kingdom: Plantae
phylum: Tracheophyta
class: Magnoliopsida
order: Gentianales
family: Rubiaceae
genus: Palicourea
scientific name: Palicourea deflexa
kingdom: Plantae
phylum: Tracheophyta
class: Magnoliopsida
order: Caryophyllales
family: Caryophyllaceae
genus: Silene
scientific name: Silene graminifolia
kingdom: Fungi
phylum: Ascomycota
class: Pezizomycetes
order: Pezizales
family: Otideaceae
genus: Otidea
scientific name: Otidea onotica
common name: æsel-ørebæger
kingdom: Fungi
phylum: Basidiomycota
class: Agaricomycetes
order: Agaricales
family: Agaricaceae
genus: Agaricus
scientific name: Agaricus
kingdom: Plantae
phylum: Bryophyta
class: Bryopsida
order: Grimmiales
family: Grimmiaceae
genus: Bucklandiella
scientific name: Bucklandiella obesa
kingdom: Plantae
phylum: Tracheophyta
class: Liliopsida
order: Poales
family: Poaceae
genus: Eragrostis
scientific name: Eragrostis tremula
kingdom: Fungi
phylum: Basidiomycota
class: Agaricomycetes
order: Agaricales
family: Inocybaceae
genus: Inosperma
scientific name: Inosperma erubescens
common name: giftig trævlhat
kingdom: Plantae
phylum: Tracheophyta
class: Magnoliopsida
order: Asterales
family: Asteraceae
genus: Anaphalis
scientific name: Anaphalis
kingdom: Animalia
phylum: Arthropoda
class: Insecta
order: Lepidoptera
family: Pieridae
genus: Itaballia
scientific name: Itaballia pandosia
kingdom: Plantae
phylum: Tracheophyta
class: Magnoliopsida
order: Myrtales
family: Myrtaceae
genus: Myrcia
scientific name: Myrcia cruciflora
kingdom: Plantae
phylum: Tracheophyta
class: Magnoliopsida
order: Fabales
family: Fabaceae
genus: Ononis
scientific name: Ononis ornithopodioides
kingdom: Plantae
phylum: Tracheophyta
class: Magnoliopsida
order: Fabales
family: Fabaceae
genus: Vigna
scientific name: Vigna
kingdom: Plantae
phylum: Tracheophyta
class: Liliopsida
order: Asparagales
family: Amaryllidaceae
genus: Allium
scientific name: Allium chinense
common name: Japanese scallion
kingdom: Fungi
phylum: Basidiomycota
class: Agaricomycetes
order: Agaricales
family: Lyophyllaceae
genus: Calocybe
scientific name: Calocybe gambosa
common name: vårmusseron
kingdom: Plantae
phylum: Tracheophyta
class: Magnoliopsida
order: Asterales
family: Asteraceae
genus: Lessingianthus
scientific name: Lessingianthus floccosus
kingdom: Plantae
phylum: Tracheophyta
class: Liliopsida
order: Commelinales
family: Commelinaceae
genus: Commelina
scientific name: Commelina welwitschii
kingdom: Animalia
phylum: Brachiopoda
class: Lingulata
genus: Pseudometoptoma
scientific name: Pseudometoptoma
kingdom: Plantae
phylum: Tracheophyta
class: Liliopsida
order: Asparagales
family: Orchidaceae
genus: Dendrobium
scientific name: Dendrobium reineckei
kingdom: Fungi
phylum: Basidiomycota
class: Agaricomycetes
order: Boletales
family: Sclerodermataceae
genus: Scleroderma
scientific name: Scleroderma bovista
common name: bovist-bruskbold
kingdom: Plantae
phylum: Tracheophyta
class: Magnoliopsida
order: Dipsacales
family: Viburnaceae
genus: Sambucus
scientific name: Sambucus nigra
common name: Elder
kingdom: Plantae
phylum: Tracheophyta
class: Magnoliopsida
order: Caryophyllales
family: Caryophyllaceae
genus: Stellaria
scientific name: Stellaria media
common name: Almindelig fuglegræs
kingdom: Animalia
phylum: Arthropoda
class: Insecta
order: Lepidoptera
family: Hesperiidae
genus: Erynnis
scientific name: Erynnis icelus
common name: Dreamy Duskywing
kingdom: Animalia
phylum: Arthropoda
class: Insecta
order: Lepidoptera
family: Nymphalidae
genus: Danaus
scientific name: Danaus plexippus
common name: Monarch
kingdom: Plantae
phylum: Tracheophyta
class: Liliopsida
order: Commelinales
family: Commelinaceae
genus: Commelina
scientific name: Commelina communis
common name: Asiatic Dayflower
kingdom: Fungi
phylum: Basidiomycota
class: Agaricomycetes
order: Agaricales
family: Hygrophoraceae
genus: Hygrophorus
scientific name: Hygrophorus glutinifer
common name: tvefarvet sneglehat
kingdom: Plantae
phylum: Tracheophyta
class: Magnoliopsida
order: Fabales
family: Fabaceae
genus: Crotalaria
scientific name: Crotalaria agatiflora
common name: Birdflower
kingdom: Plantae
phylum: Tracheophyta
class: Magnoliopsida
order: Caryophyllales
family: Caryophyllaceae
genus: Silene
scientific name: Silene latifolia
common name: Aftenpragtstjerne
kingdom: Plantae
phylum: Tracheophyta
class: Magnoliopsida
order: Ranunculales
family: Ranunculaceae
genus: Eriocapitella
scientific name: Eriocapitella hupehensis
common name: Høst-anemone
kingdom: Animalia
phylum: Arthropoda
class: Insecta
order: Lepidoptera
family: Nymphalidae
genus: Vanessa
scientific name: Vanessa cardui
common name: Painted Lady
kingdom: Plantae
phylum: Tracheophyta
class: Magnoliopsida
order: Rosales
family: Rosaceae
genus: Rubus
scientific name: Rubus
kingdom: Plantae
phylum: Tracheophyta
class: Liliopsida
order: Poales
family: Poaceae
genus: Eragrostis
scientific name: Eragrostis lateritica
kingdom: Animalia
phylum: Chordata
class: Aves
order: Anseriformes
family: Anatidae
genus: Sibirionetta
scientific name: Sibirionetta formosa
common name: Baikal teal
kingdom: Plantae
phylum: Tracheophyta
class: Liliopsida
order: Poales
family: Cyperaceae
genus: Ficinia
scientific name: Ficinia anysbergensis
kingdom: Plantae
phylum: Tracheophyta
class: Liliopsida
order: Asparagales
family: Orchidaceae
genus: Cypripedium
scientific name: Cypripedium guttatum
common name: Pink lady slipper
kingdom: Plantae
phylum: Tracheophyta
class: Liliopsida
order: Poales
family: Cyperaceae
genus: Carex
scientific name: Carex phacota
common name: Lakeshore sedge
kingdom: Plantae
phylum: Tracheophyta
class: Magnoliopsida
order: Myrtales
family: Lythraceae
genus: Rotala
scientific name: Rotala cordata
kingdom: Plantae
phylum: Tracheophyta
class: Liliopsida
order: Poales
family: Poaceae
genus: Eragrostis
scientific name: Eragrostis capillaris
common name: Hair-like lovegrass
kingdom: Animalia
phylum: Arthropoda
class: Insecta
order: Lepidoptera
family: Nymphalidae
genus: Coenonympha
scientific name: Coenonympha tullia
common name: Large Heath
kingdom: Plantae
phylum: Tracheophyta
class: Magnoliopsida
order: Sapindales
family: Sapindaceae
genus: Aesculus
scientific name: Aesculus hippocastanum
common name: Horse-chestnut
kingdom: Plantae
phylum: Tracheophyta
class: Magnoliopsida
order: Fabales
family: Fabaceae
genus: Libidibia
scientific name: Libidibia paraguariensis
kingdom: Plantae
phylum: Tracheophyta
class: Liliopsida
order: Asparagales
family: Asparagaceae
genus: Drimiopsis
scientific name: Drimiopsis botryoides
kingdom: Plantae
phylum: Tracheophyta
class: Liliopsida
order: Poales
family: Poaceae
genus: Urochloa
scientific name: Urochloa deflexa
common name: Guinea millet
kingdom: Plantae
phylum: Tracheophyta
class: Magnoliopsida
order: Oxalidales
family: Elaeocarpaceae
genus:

-.-.-

◆ EXERCISE GOAL:
Arrange every line of all the entries above as a Markdown table with the columns Row and Line. Number the lines in order and omit any blank lines.

◆ FINAL RESULT:
| Row | Line |
|---|---|
| 1 | kingdom: Plantae |
| 2 | phylum: Tracheophyta |
| 3 | class: Magnoliopsida |
| 4 | order: Gentianales |
| 5 | family: Rubiaceae |
| 6 | genus: Palicourea |
| 7 | scientific name: Palicourea deflexa |
| 8 | kingdom: Plantae |
| 9 | phylum: Tracheophyta |
| 10 | class: Magnoliopsida |
| 11 | order: Caryophyllales |
| 12 | family: Caryophyllaceae |
| 13 | genus: Silene |
| 14 | scientific name: Silene graminifolia |
| 15 | kingdom: Fungi |
| 16 | phylum: Ascomycota |
| 17 | class: Pezizomycetes |
| 18 | order: Pezizales |
| 19 | family: Otideaceae |
| 20 | genus: Otidea |
| 21 | scientific name: Otidea onotica |
| 22 | common name: æsel-ørebæger |
| 23 | kingdom: Fungi |
| 24 | phylum: Basidiomycota |
| 25 | class: Agaricomycetes |
| 26 | order: Agaricales |
| 27 | family: Agaricaceae |
| 28 | genus: Agaricus |
| 29 | scientific name: Agaricus |
| 30 | kingdom: Plantae |
| 31 | phylum: Bryophyta |
| 32 | class: Bryopsida |
| 33 | order: Grimmiales |
| 34 | family: Grimmiaceae |
| 35 | genus: Bucklandiella |
| 36 | scientific name: Bucklandiella obesa |
| 37 | kingdom: Plantae |
| 38 | phylum: Tracheophyta |
| 39 | class: Liliopsida |
| 40 | order: Poales |
| 41 | family: Poaceae |
| 42 | genus: Eragrostis |
| 43 | scientific name: Eragrostis tremula |
| 44 | kingdom: Fungi |
| 45 | phylum: Basidiomycota |
| 46 | class: Agaricomycetes |
| 47 | order: Agaricales |
| 48 | family: Inocybaceae |
| 49 | genus: Inosperma |
| 50 | scientific name: Inosperma erubescens |
| 51 | common name: giftig trævlhat |
| 52 | kingdom: Plantae |
| 53 | phylum: Tracheophyta |
| 54 | class: Magnoliopsida |
| 55 | order: Asterales |
| 56 | family: Asteraceae |
| 57 | genus: Anaphalis |
| 58 | scientific name: Anaphalis |
| 59 | kingdom: Animalia |
| 60 | phylum: Arthropoda |
| 61 | class: Insecta |
| 62 | order: Lepidoptera |
| 63 | family: Pieridae |
| 64 | genus: Itaballia |
| 65 | scientific name: Itaballia pandosia |
| 66 | kingdom: Plantae |
| 67 | phylum: Tracheophyta |
| 68 | class: Magnoliopsida |
| 69 | order: Myrtales |
| 70 | family: Myrtaceae |
| 71 | genus: Myrcia |
| 72 | scientific name: Myrcia cruciflora |
| 73 | kingdom: Plantae |
| 74 | phylum: Tracheophyta |
| 75 | class: Magnoliopsida |
| 76 | order: Fabales |
| 77 | family: Fabaceae |
| 78 | genus: Ononis |
| 79 | scientific name: Ononis ornithopodioides |
| 80 | kingdom: Plantae |
| 81 | phylum: Tracheophyta |
| 82 | class: Magnoliopsida |
| 83 | order: Fabales |
| 84 | family: Fabaceae |
| 85 | genus: Vigna |
| 86 | scientific name: Vigna |
| 87 | kingdom: Plantae |
| 88 | phylum: Tracheophyta |
| 89 | class: Liliopsida |
| 90 | order: Asparagales |
| 91 | family: Amaryllidaceae |
| 92 | genus: Allium |
| 93 | scientific name: Allium chinense |
| 94 | common name: Japanese scallion |
| 95 | kingdom: Fungi |
| 96 | phylum: Basidiomycota |
| 97 | class: Agaricomycetes |
| 98 | order: Agaricales |
| 99 | family: Lyophyllaceae |
| 100 | genus: Calocybe |
| 101 | scientific name: Calocybe gambosa |
| 102 | common name: vårmusseron |
| 103 | kingdom: Plantae |
| 104 | phylum: Tracheophyta |
| 105 | class: Magnoliopsida |
| 106 | order: Asterales |
| 107 | family: Asteraceae |
| 108 | genus: Lessingianthus |
| 109 | scientific name: Lessingianthus floccosus |
| 110 | kingdom: Plantae |
| 111 | phylum: Tracheophyta |
| 112 | class: Liliopsida |
| 113 | order: Commelinales |
| 114 | family: Commelinaceae |
| 115 | genus: Commelina |
| 116 | scientific name: Commelina welwitschii |
| 117 | kingdom: Animalia |
| 118 | phylum: Brachiopoda |
| 119 | class: Lingulata |
| 120 | genus: Pseudometoptoma |
| 121 | scientific name: Pseudometoptoma |
| 122 | kingdom: Plantae |
| 123 | phylum: Tracheophyta |
| 124 | class: Liliopsida |
| 125 | order: Asparagales |
| 126 | family: Orchidaceae |
| 127 | genus: Dendrobium |
| 128 | scientific name: Dendrobium reineckei |
| 129 | kingdom: Fungi |
| 130 | phylum: Basidiomycota |
| 131 | class: Agaricomycetes |
| 132 | order: Boletales |
| 133 | family: Sclerodermataceae |
| 134 | genus: Scleroderma |
| 135 | scientific name: Scleroderma bovista |
| 136 | common name: bovist-bruskbold |
| 137 | kingdom: Plantae |
| 138 | phylum: Tracheophyta |
| 139 | class: Magnoliopsida |
| 140 | order: Dipsacales |
| 141 | family: Viburnaceae |
| 142 | genus: Sambucus |
| 143 | scientific name: Sambucus nigra |
| 144 | common name: Elder |
| 145 | kingdom: Plantae |
| 146 | phylum: Tracheophyta |
| 147 | class: Magnoliopsida |
| 148 | order: Caryophyllales |
| 149 | family: Caryophyllaceae |
| 150 | genus: Stellaria |
| 151 | scientific name: Stellaria media |
| 152 | common name: Almindelig fuglegræs |
| 153 | kingdom: Animalia |
| 154 | phylum: Arthropoda |
| 155 | class: Insecta |
| 156 | order: Lepidoptera |
| 157 | family: Hesperiidae |
| 158 | genus: Erynnis |
| 159 | scientific name: Erynnis icelus |
| 160 | common name: Dreamy Duskywing |
| 161 | kingdom: Animalia |
| 162 | phylum: Arthropoda |
| 163 | class: Insecta |
| 164 | order: Lepidoptera |
| 165 | family: Nymphalidae |
| 166 | genus: Danaus |
| 167 | scientific name: Danaus plexippus |
| 168 | common name: Monarch |
| 169 | kingdom: Plantae |
| 170 | phylum: Tracheophyta |
| 171 | class: Liliopsida |
| 172 | order: Commelinales |
| 173 | family: Commelinaceae |
| 174 | genus: Commelina |
| 175 | scientific name: Commelina communis |
| 176 | common name: Asiatic Dayflower |
| 177 | kingdom: Fungi |
| 178 | phylum: Basidiomycota |
| 179 | class: Agaricomycetes |
| 180 | order: Agaricales |
| 181 | family: Hygrophoraceae |
| 182 | genus: Hygrophorus |
| 183 | scientific name: Hygrophorus glutinifer |
| 184 | common name: tvefarvet sneglehat |
| 185 | kingdom: Plantae |
| 186 | phylum: Tracheophyta |
| 187 | class: Magnoliopsida |
| 188 | order: Fabales |
| 189 | family: Fabaceae |
| 190 | genus: Crotalaria |
| 191 | scientific name: Crotalaria agatiflora |
| 192 | common name: Birdflower |
| 193 | kingdom: Plantae |
| 194 | phylum: Tracheophyta |
| 195 | class: Magnoliopsida |
| 196 | order: Caryophyllales |
| 197 | family: Caryophyllaceae |
| 198 | genus: Silene |
| 199 | scientific name: Silene latifolia |
| 200 | common name: Aftenpragtstjerne |
| 201 | kingdom: Plantae |
| 202 | phylum: Tracheophyta |
| 203 | class: Magnoliopsida |
| 204 | order: Ranunculales |
| 205 | family: Ranunculaceae |
| 206 | genus: Eriocapitella |
| 207 | scientific name: Eriocapitella hupehensis |
| 208 | common name: Høst-anemone |
| 209 | kingdom: Animalia |
| 210 | phylum: Arthropoda |
| 211 | class: Insecta |
| 212 | order: Lepidoptera |
| 213 | family: Nymphalidae |
| 214 | genus: Vanessa |
| 215 | scientific name: Vanessa cardui |
| 216 | common name: Painted Lady |
| 217 | kingdom: Plantae |
| 218 | phylum: Tracheophyta |
| 219 | class: Magnoliopsida |
| 220 | order: Rosales |
| 221 | family: Rosaceae |
| 222 | genus: Rubus |
| 223 | scientific name: Rubus |
| 224 | kingdom: Plantae |
| 225 | phylum: Tracheophyta |
| 226 | class: Liliopsida |
| 227 | order: Poales |
| 228 | family: Poaceae |
| 229 | genus: Eragrostis |
| 230 | scientific name: Eragrostis lateritica |
| 231 | kingdom: Animalia |
| 232 | phylum: Chordata |
| 233 | class: Aves |
| 234 | order: Anseriformes |
| 235 | family: Anatidae |
| 236 | genus: Sibirionetta |
| 237 | scientific name: Sibirionetta formosa |
| 238 | common name: Baikal teal |
| 239 | kingdom: Plantae |
| 240 | phylum: Tracheophyta |
| 241 | class: Liliopsida |
| 242 | order: Poales |
| 243 | family: Cyperaceae |
| 244 | genus: Ficinia |
| 245 | scientific name: Ficinia anysbergensis |
| 246 | kingdom: Plantae |
| 247 | phylum: Tracheophyta |
| 248 | class: Liliopsida |
| 249 | order: Asparagales |
| 250 | family: Orchidaceae |
| 251 | genus: Cypripedium |
| 252 | scientific name: Cypripedium guttatum |
| 253 | common name: Pink lady slipper |
| 254 | kingdom: Plantae |
| 255 | phylum: Tracheophyta |
| 256 | class: Liliopsida |
| 257 | order: Poales |
| 258 | family: Cyperaceae |
| 259 | genus: Carex |
| 260 | scientific name: Carex phacota |
| 261 | common name: Lakeshore sedge |
| 262 | kingdom: Plantae |
| 263 | phylum: Tracheophyta |
| 264 | class: Magnoliopsida |
| 265 | order: Myrtales |
| 266 | family: Lythraceae |
| 267 | genus: Rotala |
| 268 | scientific name: Rotala cordata |
| 269 | kingdom: Plantae |
| 270 | phylum: Tracheophyta |
| 271 | class: Liliopsida |
| 272 | order: Poales |
| 273 | family: Poaceae |
| 274 | genus: Eragrostis |
| 275 | scientific name: Eragrostis capillaris |
| 276 | common name: Hair-like lovegrass |
| 277 | kingdom: Animalia |
| 278 | phylum: Arthropoda |
| 279 | class: Insecta |
| 280 | order: Lepidoptera |
| 281 | family: Nymphalidae |
| 282 | genus: Coenonympha |
| 283 | scientific name: Coenonympha tullia |
| 284 | common name: Large Heath |
| 285 | kingdom: Plantae |
| 286 | phylum: Tracheophyta |
| 287 | class: Magnoliopsida |
| 288 | order: Sapindales |
| 289 | family: Sapindaceae |
| 290 | genus: Aesculus |
| 291 | scientific name: Aesculus hippocastanum |
| 292 | common name: Horse-chestnut |
| 293 | kingdom: Plantae |
| 294 | phylum: Tracheophyta |
| 295 | class: Magnoliopsida |
| 296 | order: Fabales |
| 297 | family: Fabaceae |
| 298 | genus: Libidibia |
| 299 | scientific name: Libidibia paraguariensis |
| 300 | kingdom: Plantae |
| 301 | phylum: Tracheophyta |
| 302 | class: Liliopsida |
| 303 | order: Asparagales |
| 304 | family: Asparagaceae |
| 305 | genus: Drimiopsis |
| 306 | scientific name: Drimiopsis botryoides |
| 307 | kingdom: Plantae |
| 308 | phylum: Tracheophyta |
| 309 | class: Liliopsida |
| 310 | order: Poales |
| 311 | family: Poaceae |
| 312 | genus: Urochloa |
| 313 | scientific name: Urochloa deflexa |
| 314 | common name: Guinea millet |
| 315 | kingdom: Plantae |
| 316 | phylum: Tracheophyta |
| 317 | class: Magnoliopsida |
| 318 | order: Oxalidales |
| 319 | family: Elaeocarpaceae |
| 320 | genus: |